TASKS TO COMPLETE:
1. In the electrolyzer patent claims, retype the stretch from "2. The electrolyzer" through "of their height.".
2. Answer these questions from the electrolyzer patent claims:
(a) Which attorney, agent or firm is listed?
(b) According to claim 3, what is applied to the anodes?
(c) According to claim 2, what are the anodes besides box shaped?

READING TEXT:
Attorney, Agent or Firm: Bierman and Muserlian
Claims
What is claimed is:
1. In a zero-gap monopolar diaphragm or pocket-type ion exchange membrane
electrolyzer for chlor-alkali electrolysis, said electrolyzer comprising
cathodic compartments and anodic compartments separated by a diaphragm or
pocket-type ion exchange membrane containing respectively box-shaped
expanded metal cathodes and anodes having an open structure and elongated
in a substantially vertical direction, the improvement comprising at least
part of said anodes are provided in the upper part with baffles to
generate a plurality of upward recirculation motions of the anolyte-gas
mixed phase and downward motions of the gas-free anolyte through
electrolyte conveyors to decrease the electrolyzer voltage and to increase
the faradic efficiency and the quality of the products, said upward and
downward motions localized in separate areas of the anodes, said baffles
being provided with upper edges of overflow holes in the lower portion of
the baffle.
2. The electrolyzer of claim 1 wherein the anodes are box shaped, fixed or
expandable.
3. The electrolyzer of claim 2 wherein the anodes have an activated fine
screen applied thereto.
4. The electrolyzer of claim 1 wherein the baffles are provided with
electrolyte conveyers connected thereto and positioned inside said anodes
to convey downward motions towards the base of said anodes for a
substantial portion of their height.

Records excerpted from a collection

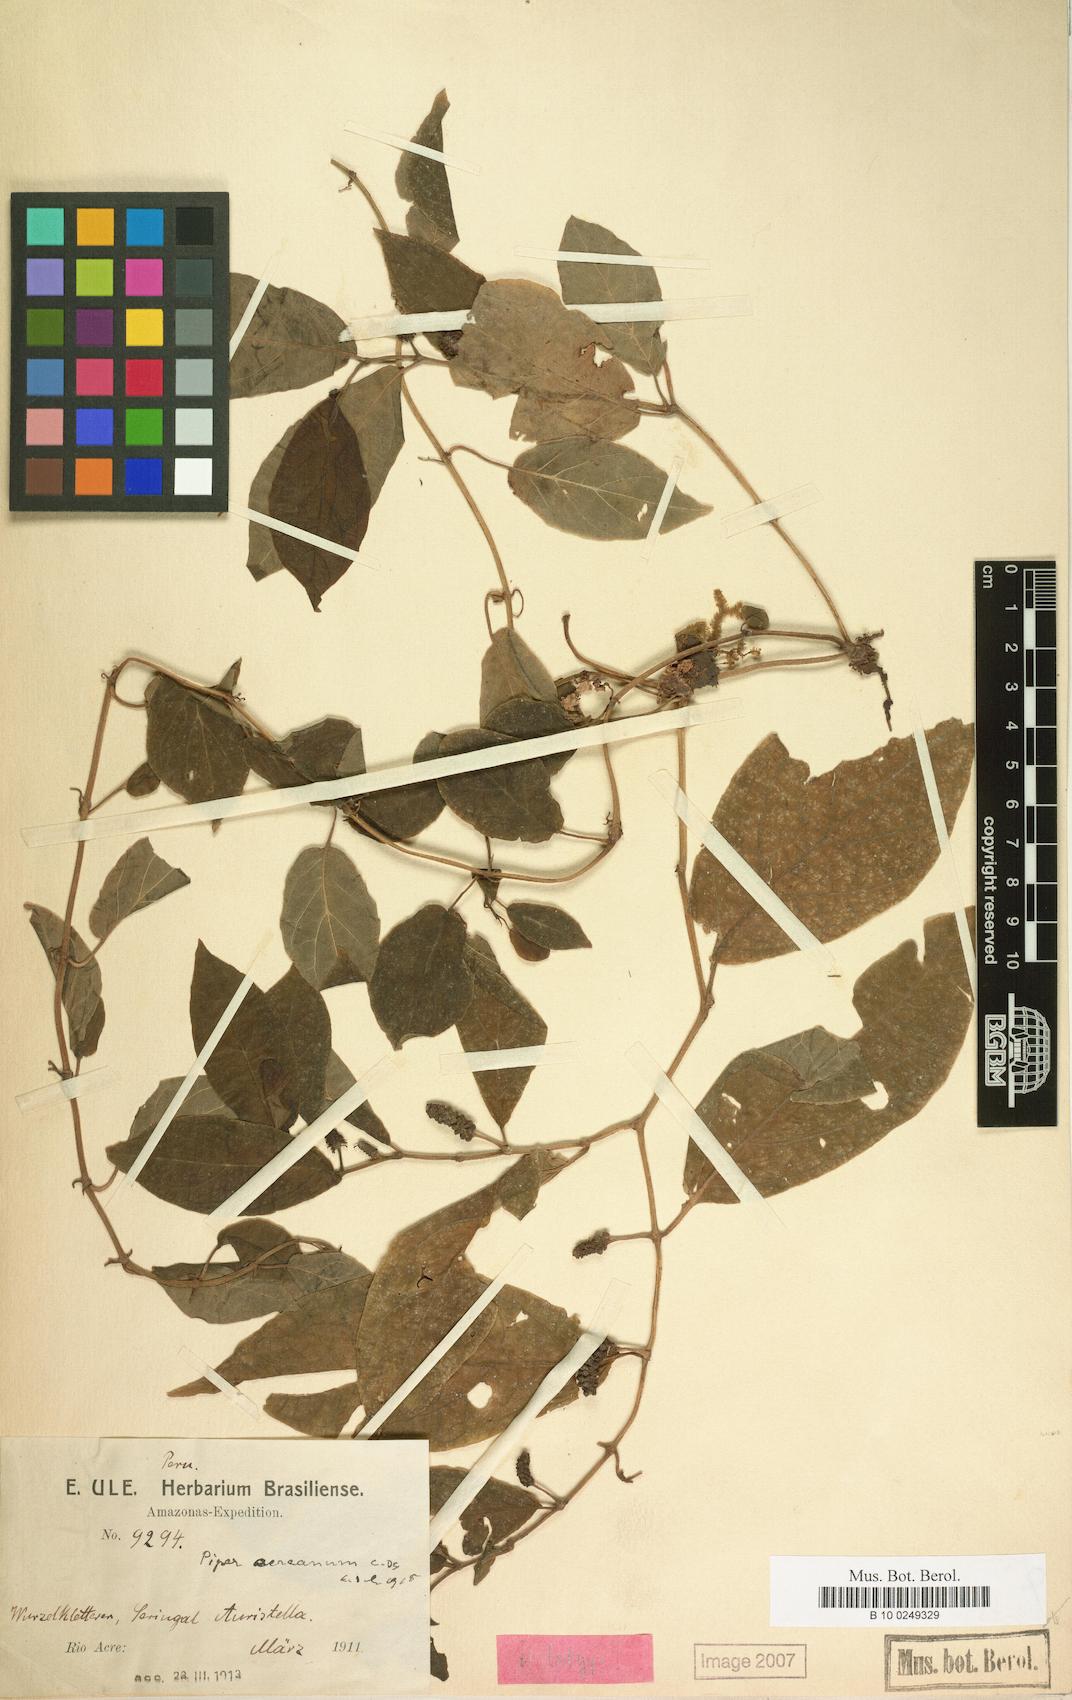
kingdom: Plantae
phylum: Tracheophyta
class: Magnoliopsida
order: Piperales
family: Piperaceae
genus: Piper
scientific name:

TASK RESULTS:
1.
2. The electrolyzer of claim 1 wherein the anodes are box shaped, fixed or
expandable.
3. The electrolyzer of claim 2 wherein the anodes have an activated fine
screen applied thereto.
4. The electrolyzer of claim 1 wherein the baffles are provided with
electrolyte conveyers connected thereto and positioned inside said anodes
to convey downward motions towards the base of said anodes for a
substantial portion of their height.

2.
(a) Bierman and Muserlian
(b) An activated fine screen
(c) Fixed or expandable